Os mistérios que envolvem essa habilidade única são muitos. Os morcegos aparecem no registro fóssil de há cerca de 50 milhões de anos, em muitas partes do planeta, da Europa à Austrália, da Índia ao continente americano. Mas nessa época, já eram muito parecidos com o que são hoje e já voavam. Surge então a pergunta: de onde surgiram os morcegos? Será que sempre foram criaturas únicas ou será que fomos todos mamíferos voadores que, como anjos decaídos, perdemos as asas e nossa capacidade de voar?
Ilustração: Raisa Curty
Os morcegos são seres com uma biologia muito particular. Mamíferos que voam. Os únicos, mas únicos que são muitos: há mais de 1,1 mil espécies, espalhadas por todos os continentes, com exceção da Antártica. Além de muitas espécies, muitos indivíduos: tirando os roedores, os morcegos são os mamíferos mais numerosos do planeta e os que hospedam o maior número de vírus.

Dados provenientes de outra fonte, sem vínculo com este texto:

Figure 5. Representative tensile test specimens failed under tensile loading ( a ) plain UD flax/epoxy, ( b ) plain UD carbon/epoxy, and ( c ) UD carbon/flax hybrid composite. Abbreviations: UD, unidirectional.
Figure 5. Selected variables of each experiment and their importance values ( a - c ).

Por serem os únicos mamíferos que voam, os morcegos possuem muitas outras modificações genéticas que afetam seu sistema imunológico que, por sua vez, precisou se adaptar a outro ritmo metabólico. O resultado é um conjunto de adaptações que permite que os morcegos convivam bem com vírus mortais para outras espécies.
Uma biologia particular… Mas o que é isso? Particular? Talvez particulares sejamos nós, humanos, prontos para ignorar os riscos que se precipitam sobre nós como espécie. Particular, talvez, seja insistir, mesmo diante dessa pandemia, em tratar o mundo que nos cerca, que chamamos de natureza, como apenas um cenário, com o qual contracenamos. Particular deve ser o que se recusa a ser parte. Particular é o que não entende seus vínculos, suas interfaces, suas fragilidades e sua dependência. Particular parece ser aquele que reduz a possibilidade de interações sociais à sua própria espécie, que acredita que só ela atua e age e que os outros seres são, no máximo, uma parte animada do cenário.

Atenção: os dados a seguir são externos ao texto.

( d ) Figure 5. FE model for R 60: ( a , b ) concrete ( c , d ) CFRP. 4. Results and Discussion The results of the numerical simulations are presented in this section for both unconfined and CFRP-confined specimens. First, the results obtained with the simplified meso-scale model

Escrever essas cartas me ajudou também a entender que, mesmo eventos extremos, como uma pandemia global com milhões de mortos, não farão que soluções caiam do céu, prontas, em nosso colo. O que nos aguarda é um processo de construção do presente, entendido como uma máquina de fazer futuros, para que possamos seguir na dança cósmica que é a vida, plural e compartilhada com os outros seres habitantes desse mundo.

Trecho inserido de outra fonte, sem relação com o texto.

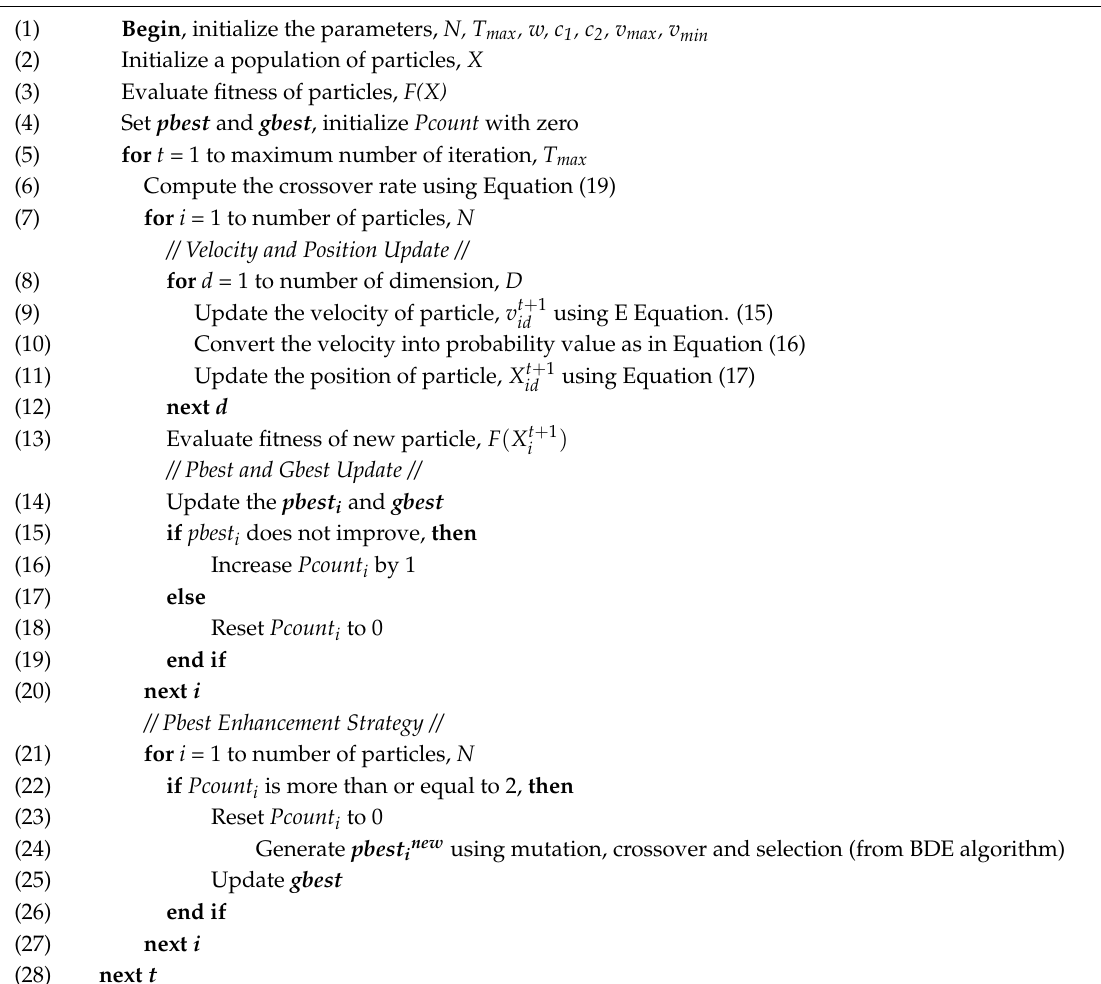
Algorithm 4. Pbest-Guide Binary Particle Swarm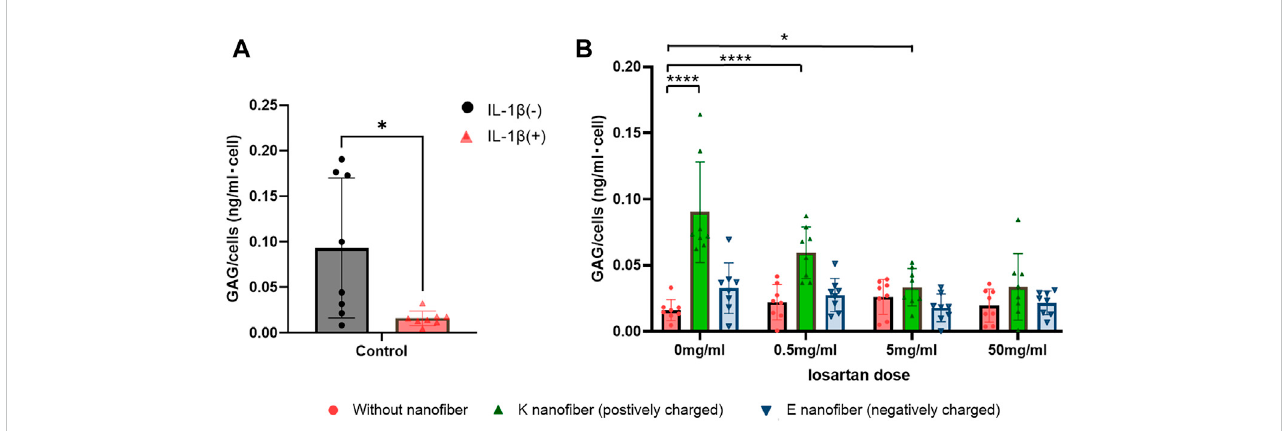
FIGURE 6 Positively charged nano fi bers with low doses of losartan promote GAG production. (A) GAG production is signicantly decreased in OA-induced chondrocytes 24 h after treatment with IL-1 β . C (black); without IL-1 β and ▲ (red); with IL-1 β . *; p < 0.05. N = 8 per each group. (B) Comparison of GAG productionpercellateachlosartandoseintheOA-inducedchondrocytes. C (red);withoutnano fi ber, ▲ (green);Knano fi ber(positivelycharged),and ▼ (blue); E nano fi bers (negatively charged). *; p < 0.05 and ****; p < 0.001. N = 8 per each group.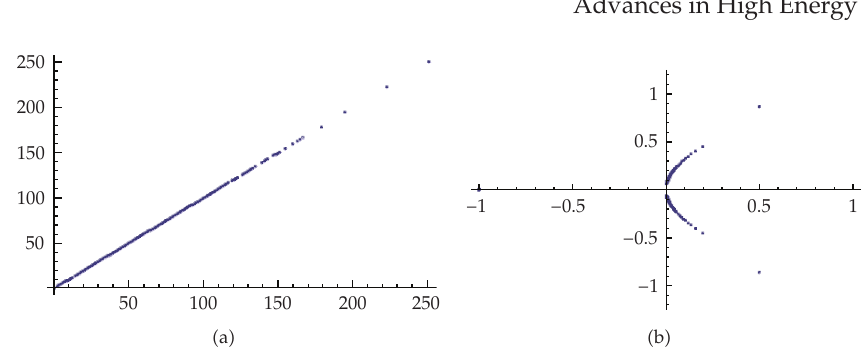
Figure 5: (cid:5) a (cid:6) The Hodge number of self-mirror Calabi-Yau threefolds; these have − 1 as a root of the Poincar´e polynomial. (cid:5) b (cid:6) All of the roots of the Poincar´e polynomial of these self-mirrors.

O que pode despencar sobre nossas cabeças, como diz o xamã, é o próprio céu, e escorá-lo é o desafio. Fazer com que ele siga ali, nos dando seu azul é a tarefa cotidiana. Embaixo desse azul, essas cartas foram sonhadas, desenhadas e escritas. Embaixo desse azul, respostas foram ansiosamente esperadas. Mas para que elas viessem, foi preciso perceber os sinais, entender a linguagem dos vírus, abrir os sentidos, escancarar o coração e me fundir ao mundo.
É esse o convite que faço aos meus leitores.